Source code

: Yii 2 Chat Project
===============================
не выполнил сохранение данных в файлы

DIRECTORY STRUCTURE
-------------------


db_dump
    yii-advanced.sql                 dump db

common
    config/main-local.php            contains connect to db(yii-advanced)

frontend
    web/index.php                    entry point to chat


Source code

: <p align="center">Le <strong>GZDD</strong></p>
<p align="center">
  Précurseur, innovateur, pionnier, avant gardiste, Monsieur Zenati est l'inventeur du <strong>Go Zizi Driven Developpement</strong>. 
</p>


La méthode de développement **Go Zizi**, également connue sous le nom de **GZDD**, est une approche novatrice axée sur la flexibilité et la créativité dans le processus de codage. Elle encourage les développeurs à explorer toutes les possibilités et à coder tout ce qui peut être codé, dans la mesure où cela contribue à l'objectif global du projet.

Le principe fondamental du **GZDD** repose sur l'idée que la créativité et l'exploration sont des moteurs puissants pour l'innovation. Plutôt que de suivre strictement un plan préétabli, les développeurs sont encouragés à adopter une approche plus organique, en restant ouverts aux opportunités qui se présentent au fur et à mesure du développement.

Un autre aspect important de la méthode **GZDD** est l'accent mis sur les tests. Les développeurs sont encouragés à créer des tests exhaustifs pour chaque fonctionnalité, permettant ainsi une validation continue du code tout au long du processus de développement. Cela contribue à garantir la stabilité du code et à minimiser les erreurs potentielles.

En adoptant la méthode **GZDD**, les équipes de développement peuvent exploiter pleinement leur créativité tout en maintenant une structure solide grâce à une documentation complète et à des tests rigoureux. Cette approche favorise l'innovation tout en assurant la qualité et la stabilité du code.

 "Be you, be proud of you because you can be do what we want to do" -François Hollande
:::
Starting at the line that contains "Un autre aspect", return every line through the last one above, exactly as written.

_Your solution_
Un autre aspect important de la méthode **GZDD** est l'accent mis sur les tests. Les développeurs sont encouragés à créer des tests exhaustifs pour chaque fonctionnalité, permettant ainsi une validation continue du code tout au long du processus de développement. Cela contribue à garantir la stabilité du code et à minimiser les erreurs potentielles.

En adoptant la méthode **GZDD**, les équipes de développement peuvent exploiter pleinement leur créativité tout en maintenant une structure solide grâce à une documentation complète et à des tests rigoureux. Cette approche favorise l'innovation tout en assurant la qualité et la stabilité du code.

 "Be you, be proud of you because you can be do what we want to do" -François Hollande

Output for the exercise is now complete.